Please write out exactly the lines of the data below from the line holding "formatação | ✅ Verificado | Já funcionando |" through the line holding "### 1 Arquivo Modificado", and leave out the rest.
-------- Source data --------
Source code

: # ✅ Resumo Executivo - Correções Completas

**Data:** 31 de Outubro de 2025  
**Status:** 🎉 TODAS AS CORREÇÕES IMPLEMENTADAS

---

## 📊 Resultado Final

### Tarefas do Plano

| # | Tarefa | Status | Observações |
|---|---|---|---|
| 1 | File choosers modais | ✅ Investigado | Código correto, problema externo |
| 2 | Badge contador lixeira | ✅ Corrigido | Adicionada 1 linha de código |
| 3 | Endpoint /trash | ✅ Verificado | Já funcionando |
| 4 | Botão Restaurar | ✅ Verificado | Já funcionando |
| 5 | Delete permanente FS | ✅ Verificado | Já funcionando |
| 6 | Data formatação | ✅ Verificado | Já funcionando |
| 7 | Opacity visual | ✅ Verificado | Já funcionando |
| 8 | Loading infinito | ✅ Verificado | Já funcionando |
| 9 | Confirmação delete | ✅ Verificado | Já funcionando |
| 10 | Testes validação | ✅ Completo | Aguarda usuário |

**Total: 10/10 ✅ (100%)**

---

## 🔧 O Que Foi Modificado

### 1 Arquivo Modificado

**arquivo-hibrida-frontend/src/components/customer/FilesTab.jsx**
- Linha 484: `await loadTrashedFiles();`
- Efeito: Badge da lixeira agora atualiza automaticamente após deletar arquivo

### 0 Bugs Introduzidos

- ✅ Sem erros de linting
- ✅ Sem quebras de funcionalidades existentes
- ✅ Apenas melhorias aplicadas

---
--------
-------- Source data --------
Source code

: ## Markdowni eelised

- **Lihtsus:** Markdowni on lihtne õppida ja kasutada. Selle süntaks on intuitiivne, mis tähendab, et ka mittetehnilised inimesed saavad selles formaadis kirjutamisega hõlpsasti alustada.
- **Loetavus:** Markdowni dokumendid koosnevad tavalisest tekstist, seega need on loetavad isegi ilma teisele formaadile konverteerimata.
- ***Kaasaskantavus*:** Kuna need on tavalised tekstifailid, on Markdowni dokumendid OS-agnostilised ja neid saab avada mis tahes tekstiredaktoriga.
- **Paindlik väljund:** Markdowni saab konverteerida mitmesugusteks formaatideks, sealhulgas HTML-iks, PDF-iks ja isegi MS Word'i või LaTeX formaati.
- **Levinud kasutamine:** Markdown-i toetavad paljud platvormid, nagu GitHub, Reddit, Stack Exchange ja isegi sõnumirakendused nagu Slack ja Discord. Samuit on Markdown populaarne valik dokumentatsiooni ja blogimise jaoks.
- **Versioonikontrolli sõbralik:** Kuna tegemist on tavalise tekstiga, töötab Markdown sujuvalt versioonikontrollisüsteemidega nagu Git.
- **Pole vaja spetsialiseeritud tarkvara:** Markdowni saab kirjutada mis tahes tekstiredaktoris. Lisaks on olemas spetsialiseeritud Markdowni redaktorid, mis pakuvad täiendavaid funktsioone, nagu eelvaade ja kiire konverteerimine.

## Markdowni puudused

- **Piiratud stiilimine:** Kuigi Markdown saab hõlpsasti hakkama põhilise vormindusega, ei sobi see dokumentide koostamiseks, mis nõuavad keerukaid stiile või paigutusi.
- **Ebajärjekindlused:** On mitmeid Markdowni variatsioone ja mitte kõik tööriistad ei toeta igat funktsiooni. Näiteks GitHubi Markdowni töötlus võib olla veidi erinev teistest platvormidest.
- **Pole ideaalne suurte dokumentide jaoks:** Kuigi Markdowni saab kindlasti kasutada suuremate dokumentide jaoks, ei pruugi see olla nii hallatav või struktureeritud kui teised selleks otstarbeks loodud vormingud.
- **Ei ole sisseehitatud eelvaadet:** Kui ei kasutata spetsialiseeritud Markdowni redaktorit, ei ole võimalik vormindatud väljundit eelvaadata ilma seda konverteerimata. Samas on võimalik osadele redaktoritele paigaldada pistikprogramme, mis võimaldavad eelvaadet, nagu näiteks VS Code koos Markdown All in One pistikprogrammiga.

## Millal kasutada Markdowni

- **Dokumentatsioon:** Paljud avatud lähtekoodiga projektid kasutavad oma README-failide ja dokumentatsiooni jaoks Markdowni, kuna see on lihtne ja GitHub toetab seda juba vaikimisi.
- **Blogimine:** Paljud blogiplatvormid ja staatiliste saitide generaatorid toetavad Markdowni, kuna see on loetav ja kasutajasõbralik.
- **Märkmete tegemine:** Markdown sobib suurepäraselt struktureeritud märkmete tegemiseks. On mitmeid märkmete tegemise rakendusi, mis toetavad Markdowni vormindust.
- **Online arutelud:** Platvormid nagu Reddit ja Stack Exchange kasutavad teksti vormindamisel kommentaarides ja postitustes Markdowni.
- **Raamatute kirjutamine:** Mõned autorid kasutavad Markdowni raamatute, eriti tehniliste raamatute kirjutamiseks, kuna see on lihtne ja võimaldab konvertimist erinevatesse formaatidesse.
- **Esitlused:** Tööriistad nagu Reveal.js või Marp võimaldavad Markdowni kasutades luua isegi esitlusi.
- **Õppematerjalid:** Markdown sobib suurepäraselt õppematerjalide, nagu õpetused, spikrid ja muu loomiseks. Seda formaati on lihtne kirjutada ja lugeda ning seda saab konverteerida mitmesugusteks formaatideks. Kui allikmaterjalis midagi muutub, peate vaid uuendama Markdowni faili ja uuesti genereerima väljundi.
--------
→ **Answer space**:
| 6 | Data formatação | ✅ Verificado | Já funcionando |
| 7 | Opacity visual | ✅ Verificado | Já funcionando |
| 8 | Loading infinito | ✅ Verificado | Já funcionando |
| 9 | Confirmação delete | ✅ Verificado | Já funcionando |
| 10 | Testes validação | ✅ Completo | Aguarda usuário |

**Total: 10/10 ✅ (100%)**

---

## 🔧 O Que Foi Modificado

### 1 Arquivo Modificado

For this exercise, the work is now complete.